Capitalist industrial agriculture contributes up to one-third of greenhouse gas (GHG) emissions. Synthetic fertilizers and pesticides have a large carbon footprint—both are derived from fossil fuels and are known to release ground-level GHG emissions. The global climate impact of nitrogen fertilizer is estimated to exceed that of commercial aviation. Meanwhile, manufacturing one kilogram of pesticide is estimated to require 10 times more energy than one kilogram of nitrogen fertilizer.
Chemical-intensive agriculture creates a vicious cycle—agrochemicals production and use drive climate change, climate change-related pressures lead to more pests and decreased pesticide efficacy, resulting in even greater pesticide use. Yet, agrochemical and seed transnational corporations (TNCs) are given free rein to use the climate crisis to sell techno-fixes such as genetically-modified crops or “optimizing” fertilizer and pesticide use through so-called “climate-smart” and “precision” agriculture. The UN Food and Agriculture Organization (FAO) even has an agreement to collaborate with powerful pesticide lobby group CropLife International on broad areas of work, compromising the agency’s commitment to reducing reliance on agrochemicals.

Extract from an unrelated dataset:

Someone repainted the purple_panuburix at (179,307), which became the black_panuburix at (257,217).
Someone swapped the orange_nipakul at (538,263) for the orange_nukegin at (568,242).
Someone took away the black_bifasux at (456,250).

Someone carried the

Meanwhile, monopoly corporate control over land remains unaddressed, with no discussions on mechanisms to ensure that small food producers and indigenous peoples—who are at the forefront of sustainable agricultural practices and environmental conservation—enjoy their rights to land and resources. Worse, climate imperialism is worsening the massive displacement of farming and indigenous communities. Land grabbing has intensified in the name of “nature-based solutions,” including carbon capture and offsetting schemes. Financial managers and corporations are putting their money into climate mitigation mechanisms to display their supposed sustainability efforts as the climate crisis worsens. Under such “green financing,” PANAP has monitored 719,200 hectares invested for monocrop plantations and carbon offsets. Agribusinesses notorious for land grabbing and deforestation are also using “green bonds” to expand their operations. At #COP27, major global food firms announced a roadmap to eliminate deforestation in the food supply chain by 2025, even if they have failed to do so after they made a similar declaration in 2010. These same corporate food giants like Cargill have been repeatedly linked to the immense destruction of the world’s forests such as in the Amazon.

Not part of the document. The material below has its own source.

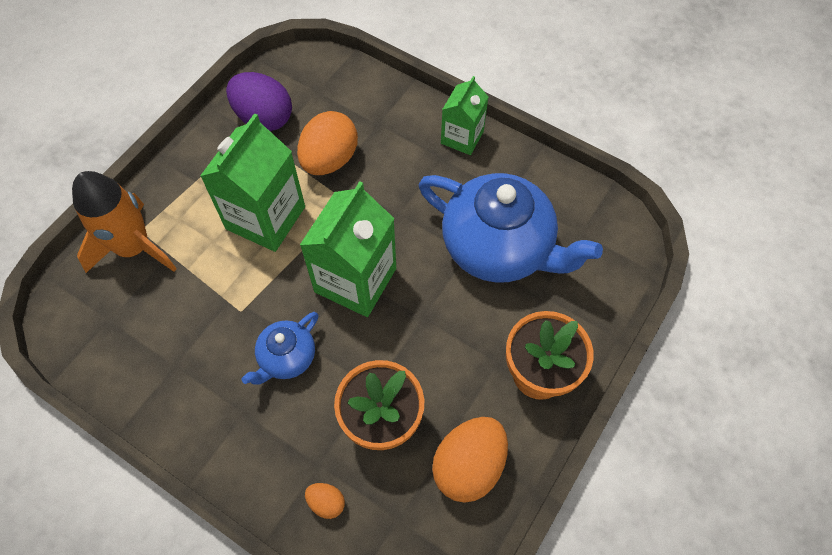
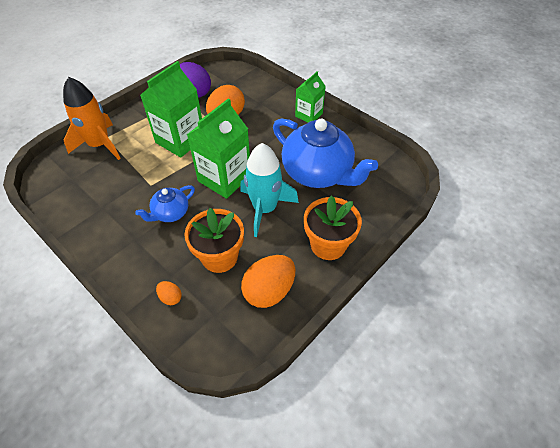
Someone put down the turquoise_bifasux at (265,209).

It cannot be overemphasized that rural communities in the Global South bear the brunt of the climate crisis, their ability to produce food impaired by extreme weather events, ecological collapse, and chemical pollution. It is estimated that rural families in the Global South spend billions of dollars per year to address the climate crisis, while rich countries continue to fail to deliver their commitment of USD 100 billion per year by 2020 to assist those most vulnerable to climate-linked impacts and disasters. By 2030, a new estimate pegs the poor countries’ external financing needs for climate action at USD 1 trillion. Worse, climate financing often ends up as loans, further pushing poor countries into debt bondage.
PANAP, SERUNI and BARCIK are part of the Asian People’s Exchange for Food Sovereignty and Agroecology (APEX) and attending #COP27 to highlight that people-led development is crucial in the fight for climate justice. Schemes of imperialist powers to intensify plunder and pollution for capitalist profits must be exposed. Rural people’s movements must continue to assert the right to land, food sovereignty, and agroecology, and resist corporate control over food and agriculture. The demands of small food producers and rural peoples should be placed at the center of global climate action. Climate-resilient food and farming systems will never materialize from profit-hungry corporations that have pushed the limits of our planetary boundaries. Instead, it will come from social movements which push the limits of what the people can together achieve.
Land and Agroecology for the People, Climate Justice Now!
No to False Climate Solutions, End Climate Imperialism!